I don't see how that is possible.
month M kernel.org releases 3.4, starts development on 3.5
Month M+1 distro A decides their next release (version 10, to be released in 3 months) will be based on 3.4 starts defining minimum requirements for the next release
Month ~M+3 kernel.org releases 3.5 starts work on 3.6
Month M+4 distro A finalizes the version 10 release (based on 3.4) and now has the final definition for the minimum requirements. Distro A submits these upstream, Linus allows the patches past the merge window.
Month ~M+6 kernel.org releases 3.6 (with distro A version 10 minimum config embedded) and starts working on 3.7
multiply this out by hundreds of different distros.....

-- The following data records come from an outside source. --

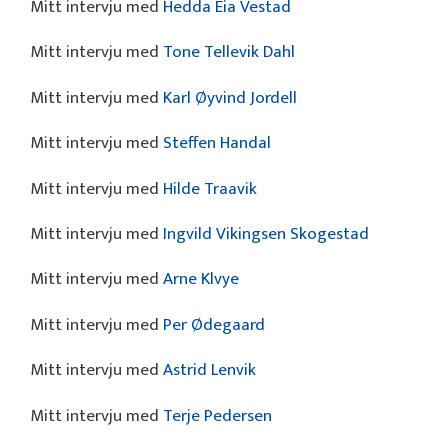
Mitt intervju med
Hedda Eia Vestad
Mitt intervju med
Tone Tellevik Dahl
Mitt intervju med
Karl Øyvind Jordell
Mitt intervju med
Steffen Handal
Mitt intervju med
Hilde Traavik
Mitt intervju med
Ingvild Vikingsen Skogestad
Mitt intervju med
Arne Klvye
Mitt intervju med
Per Ødegaard
Mitt intervju med
Astrid Lenvik
Mitt intervju med
Terje Pedersen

Remember that the kernel.org schedule is not fixed, it's working out to about 2.5-3 months (two week merge window plus 6-9 -rc releases before the final release) while the distros are on a fairly strict 6 month schedule. the distros aren't going to be trying to release the kernel that kernel.org is currently working on (if we are lucky, they are working on the release only one back, but it may very well be older than that)
Posted Jul 22, 2012 9:56 UTC (Sun) by dlang (✭ supporter ✭, #313)

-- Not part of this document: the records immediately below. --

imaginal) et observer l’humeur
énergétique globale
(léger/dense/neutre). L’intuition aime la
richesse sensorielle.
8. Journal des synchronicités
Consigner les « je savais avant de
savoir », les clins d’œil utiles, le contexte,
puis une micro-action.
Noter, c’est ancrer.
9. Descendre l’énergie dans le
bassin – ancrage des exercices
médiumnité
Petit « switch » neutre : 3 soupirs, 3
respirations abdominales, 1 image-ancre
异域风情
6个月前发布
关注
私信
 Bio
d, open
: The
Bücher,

If it's maintained outside of the kernel.org tree, then the distro can ship the appropriate config as it goes along, and it won't matter (much) which kernel you try to compile, the make oldconfig process will work with older and newer kernels (as long as they have the feature, and the feature has not grown a dependency one some other feature, it's not perfect, but it's pretty good)

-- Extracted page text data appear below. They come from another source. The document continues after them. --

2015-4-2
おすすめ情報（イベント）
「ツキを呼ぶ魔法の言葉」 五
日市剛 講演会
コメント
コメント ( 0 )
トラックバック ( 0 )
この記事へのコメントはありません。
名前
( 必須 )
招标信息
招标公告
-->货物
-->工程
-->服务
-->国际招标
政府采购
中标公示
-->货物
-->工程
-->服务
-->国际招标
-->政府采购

Posted Jul 23, 2012 19:21 UTC (Mon) by BenHutchings (subscriber, #37955)
Posted Jul 23, 2012 19:50 UTC (Mon) by apoelstra (subscriber, #75205)
I think the disconnect occurs when a distribution takes a (current) kernel, does several months on QA, then releases it -- and in the meantime, a new mainline kernel has come out.
Posted Jul 23, 2012 20:39 UTC (Mon) by dlang (✭ supporter ✭, #313)
for example, there was a big problem a few years ago with Intel drivers in a Ubuntu release not working for many people. That is a perfect example of where you would want to move to an older kernel to keep working.